** YOUR INSTRUCTIONS **
When a line of the entries contains the word "liquide", report that line.

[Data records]
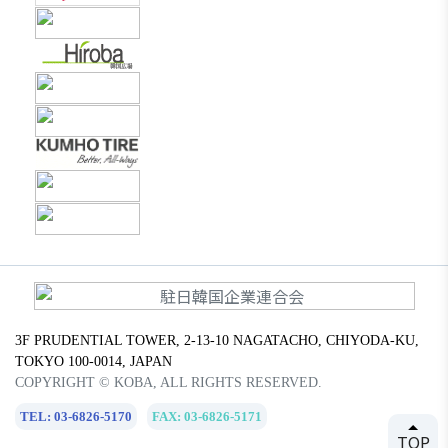
3F PRUDENTIAL TOWER, 2-13-10 NAGATACHO, CHIYODA-KU,
TOKYO 100-0014, JAPAN
COPYRIGHT © KOBA, ALL RIGHTS RESERVED.
TEL: 03-6826-5170
FAX: 03-6826-5171
TOP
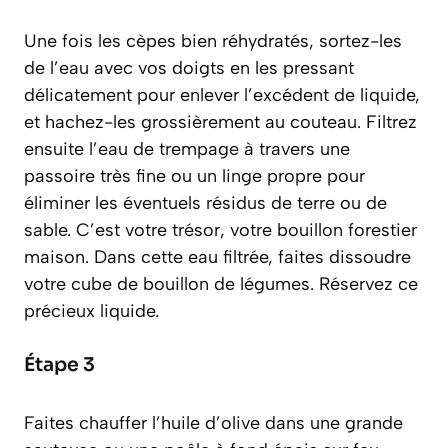
Une fois les cèpes bien réhydratés, sortez-les
de l’eau avec vos doigts en les pressant
délicatement pour enlever l’excédent de liquide,
et hachez-les grossièrement au couteau. Filtrez
ensuite l’eau de trempage à travers une
passoire très fine ou un linge propre pour
éliminer les éventuels résidus de terre ou de
sable. C’est votre trésor, votre bouillon forestier
maison. Dans cette eau filtrée, faites dissoudre
votre cube de bouillon de légumes. Réservez ce
précieux liquide.
Étape 3
Faites chauffer l’huile d’olive dans une grande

** RESPONSE **
délicatement pour enlever l’excédent de liquide,
précieux liquide.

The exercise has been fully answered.